Глава 1
Ливорно, май 1822 года
На руке болтался зонт, выполнявший попеременно то роль трости, то свои прямые обязанности, спасая хозяина от дождя. Солнечная погода не располагала к использованию зонта по назначению, а Джордж не имел никакого желания элегантно им поигрывать. Раздражение, накапливавшееся с самого утра, не исчезало. Море, обычно такое спокойное, отчего-то сердилось, опасно подбираясь к ногам. За спиной послышались шаги. Байрон вздрогнул. Показалось, что вот-вот, и холодная рука коснется шеи, сомкнет на ней тончайшие пальцы, начнет медленно душить. Раздастся липкий, животный смех, который умеют издавать привидения и сама смерть…
– Caro[5], – заговорила Тереза по-итальянски низким, приятным голосом.
Этот голос, звучавший мелодично и мягко, никогда не оставлял Джорджа равнодушным. И на сей раз, хотя Джордж не стал оборачиваться, теплая волна прокатилась от самого горла, через сердце, к желудку – он даже почувствовал легкий спазм, скрутивший мышцы. Вместо смертельного холода его окутал разогретый воздух.
– О чем ты задумался? – Тереза не знала английского, но Байрона подобный нюанс никогда не волновал: он свободно мог изъясняться на родном языке графини. – Вспоминаешь малышку Аллегру?
– Я никогда не смогу забыть ее. Однако смерть, настигающая человека, когда ему всего лишь пять лет, избавляет от огромного количества страданий… И от еще большего количества грехов. Пожалуй, дочери повезло. И сама знаешь, дорогая, если Господь так решил, надо набраться мужества подчиниться его воле.

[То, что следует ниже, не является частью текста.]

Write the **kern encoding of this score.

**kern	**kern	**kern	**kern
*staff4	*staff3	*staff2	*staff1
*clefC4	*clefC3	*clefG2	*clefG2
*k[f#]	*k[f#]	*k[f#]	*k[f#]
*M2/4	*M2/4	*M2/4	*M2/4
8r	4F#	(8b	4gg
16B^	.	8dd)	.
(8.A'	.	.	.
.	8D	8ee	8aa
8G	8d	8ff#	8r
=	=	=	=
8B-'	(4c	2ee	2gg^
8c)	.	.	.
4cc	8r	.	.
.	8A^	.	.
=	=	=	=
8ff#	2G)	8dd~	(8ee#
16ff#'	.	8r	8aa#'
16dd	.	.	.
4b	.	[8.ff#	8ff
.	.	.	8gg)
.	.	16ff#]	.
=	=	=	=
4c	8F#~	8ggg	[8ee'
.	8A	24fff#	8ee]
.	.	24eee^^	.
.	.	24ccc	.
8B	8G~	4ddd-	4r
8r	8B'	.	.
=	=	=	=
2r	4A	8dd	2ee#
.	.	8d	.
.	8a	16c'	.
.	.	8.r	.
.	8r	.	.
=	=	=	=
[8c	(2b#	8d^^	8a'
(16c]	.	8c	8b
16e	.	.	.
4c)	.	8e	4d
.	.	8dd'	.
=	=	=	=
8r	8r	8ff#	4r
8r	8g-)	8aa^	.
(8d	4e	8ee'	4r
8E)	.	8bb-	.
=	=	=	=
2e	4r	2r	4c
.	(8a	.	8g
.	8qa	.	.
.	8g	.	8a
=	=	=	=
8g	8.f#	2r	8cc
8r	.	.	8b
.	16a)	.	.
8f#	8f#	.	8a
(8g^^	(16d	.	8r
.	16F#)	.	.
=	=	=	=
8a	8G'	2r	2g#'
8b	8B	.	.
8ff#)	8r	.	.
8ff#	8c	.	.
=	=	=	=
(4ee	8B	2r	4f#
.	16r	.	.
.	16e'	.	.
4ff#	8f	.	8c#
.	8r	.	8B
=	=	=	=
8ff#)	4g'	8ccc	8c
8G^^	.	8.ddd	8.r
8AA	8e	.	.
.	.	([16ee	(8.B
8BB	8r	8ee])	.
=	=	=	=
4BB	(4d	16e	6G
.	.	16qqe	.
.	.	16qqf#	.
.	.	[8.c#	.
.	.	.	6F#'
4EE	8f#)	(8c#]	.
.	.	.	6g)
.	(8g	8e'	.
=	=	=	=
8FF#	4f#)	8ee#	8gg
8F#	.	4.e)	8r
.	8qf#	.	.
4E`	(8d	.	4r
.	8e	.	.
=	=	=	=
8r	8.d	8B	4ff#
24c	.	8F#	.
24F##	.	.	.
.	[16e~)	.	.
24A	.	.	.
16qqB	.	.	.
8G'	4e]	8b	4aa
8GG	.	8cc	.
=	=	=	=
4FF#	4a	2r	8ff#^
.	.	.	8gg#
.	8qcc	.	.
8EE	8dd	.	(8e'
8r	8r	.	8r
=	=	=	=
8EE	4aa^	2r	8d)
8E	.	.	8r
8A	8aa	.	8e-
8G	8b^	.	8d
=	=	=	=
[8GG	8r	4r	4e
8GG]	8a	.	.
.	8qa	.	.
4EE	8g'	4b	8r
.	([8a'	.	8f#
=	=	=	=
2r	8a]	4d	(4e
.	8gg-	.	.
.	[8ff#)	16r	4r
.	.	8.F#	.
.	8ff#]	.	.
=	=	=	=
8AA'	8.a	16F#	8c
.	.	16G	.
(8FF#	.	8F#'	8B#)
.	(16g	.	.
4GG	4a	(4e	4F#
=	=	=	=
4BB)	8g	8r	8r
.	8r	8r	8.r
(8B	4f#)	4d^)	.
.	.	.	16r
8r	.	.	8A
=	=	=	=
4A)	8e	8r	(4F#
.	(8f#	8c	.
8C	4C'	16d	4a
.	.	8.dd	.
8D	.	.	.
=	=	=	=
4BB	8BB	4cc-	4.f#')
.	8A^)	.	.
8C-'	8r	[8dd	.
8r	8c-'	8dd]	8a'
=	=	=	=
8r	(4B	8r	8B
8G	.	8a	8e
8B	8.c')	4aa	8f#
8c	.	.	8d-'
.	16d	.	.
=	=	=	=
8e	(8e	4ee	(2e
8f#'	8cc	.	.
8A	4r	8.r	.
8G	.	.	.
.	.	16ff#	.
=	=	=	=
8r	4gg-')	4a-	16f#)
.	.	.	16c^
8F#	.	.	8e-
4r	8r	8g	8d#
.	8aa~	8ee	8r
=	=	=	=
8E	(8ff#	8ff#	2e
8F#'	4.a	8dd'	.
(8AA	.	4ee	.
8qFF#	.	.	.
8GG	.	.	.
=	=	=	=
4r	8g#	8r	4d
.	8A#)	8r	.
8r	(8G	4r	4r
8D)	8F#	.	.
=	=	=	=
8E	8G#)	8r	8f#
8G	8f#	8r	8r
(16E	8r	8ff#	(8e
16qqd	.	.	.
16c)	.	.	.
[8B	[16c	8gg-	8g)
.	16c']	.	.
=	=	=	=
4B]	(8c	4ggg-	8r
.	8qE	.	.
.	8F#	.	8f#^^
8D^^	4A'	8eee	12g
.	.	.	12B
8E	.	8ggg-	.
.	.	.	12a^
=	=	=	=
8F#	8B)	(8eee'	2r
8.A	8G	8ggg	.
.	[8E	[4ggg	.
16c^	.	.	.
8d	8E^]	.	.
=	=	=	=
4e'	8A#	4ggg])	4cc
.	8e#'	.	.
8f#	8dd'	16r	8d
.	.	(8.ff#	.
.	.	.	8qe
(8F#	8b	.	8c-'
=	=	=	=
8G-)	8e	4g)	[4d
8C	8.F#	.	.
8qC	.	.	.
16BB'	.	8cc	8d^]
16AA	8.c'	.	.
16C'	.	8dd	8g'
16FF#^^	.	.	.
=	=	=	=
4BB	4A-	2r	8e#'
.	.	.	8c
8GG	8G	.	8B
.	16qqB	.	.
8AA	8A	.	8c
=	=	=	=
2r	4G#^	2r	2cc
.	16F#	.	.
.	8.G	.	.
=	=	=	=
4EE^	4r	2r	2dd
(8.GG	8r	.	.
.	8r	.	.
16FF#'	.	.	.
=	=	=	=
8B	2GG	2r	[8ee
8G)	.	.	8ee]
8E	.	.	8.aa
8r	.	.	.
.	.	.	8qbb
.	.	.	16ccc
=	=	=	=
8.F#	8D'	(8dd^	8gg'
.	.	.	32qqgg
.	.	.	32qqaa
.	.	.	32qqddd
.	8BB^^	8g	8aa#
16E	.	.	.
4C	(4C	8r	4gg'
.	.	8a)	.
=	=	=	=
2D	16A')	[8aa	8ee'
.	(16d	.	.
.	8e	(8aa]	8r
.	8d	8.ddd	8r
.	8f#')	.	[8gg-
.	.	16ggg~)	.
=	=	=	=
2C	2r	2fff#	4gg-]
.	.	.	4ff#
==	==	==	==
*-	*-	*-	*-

Полуденное солнце в первой половине мая пекло нещадно. И Тереза, и Джордж, оба опрометчиво не надели шляп. Несмотря на легкий бриз, ощущение прохлады не приходило. Напряжение, не отпускавшее Джорджа с апреля, когда неожиданно из монастыря пришло известие о смерти дочери Аллегры, почему-то не ослабевало, а становилось сильнее день ото дня. Предчувствия, безосновательные, но оттого еще более гнетущие, изводили Байрона: в каждом невинно упавшем листочке, в каждой песне птицы, в каждом легком облачке он видел страшные, мрачные знаки…
– Andiamo[6], – позвала Тереза. – Ты не завтракал сегодня, а скоро час.
– И верно, – Джордж кивнул, стряхивая оцепенение, – пойдем, дорогая. Вели принести мне наверх вина и холодных закусок. Сейчас я не хочу ничего горячего.
Обычно после пробуждения он съедал сырой желток и выпивал чашку зеленого чая, но, пропустив завтрак и сразу отправившись к морю, Джордж чувствовал, что не против перекусить.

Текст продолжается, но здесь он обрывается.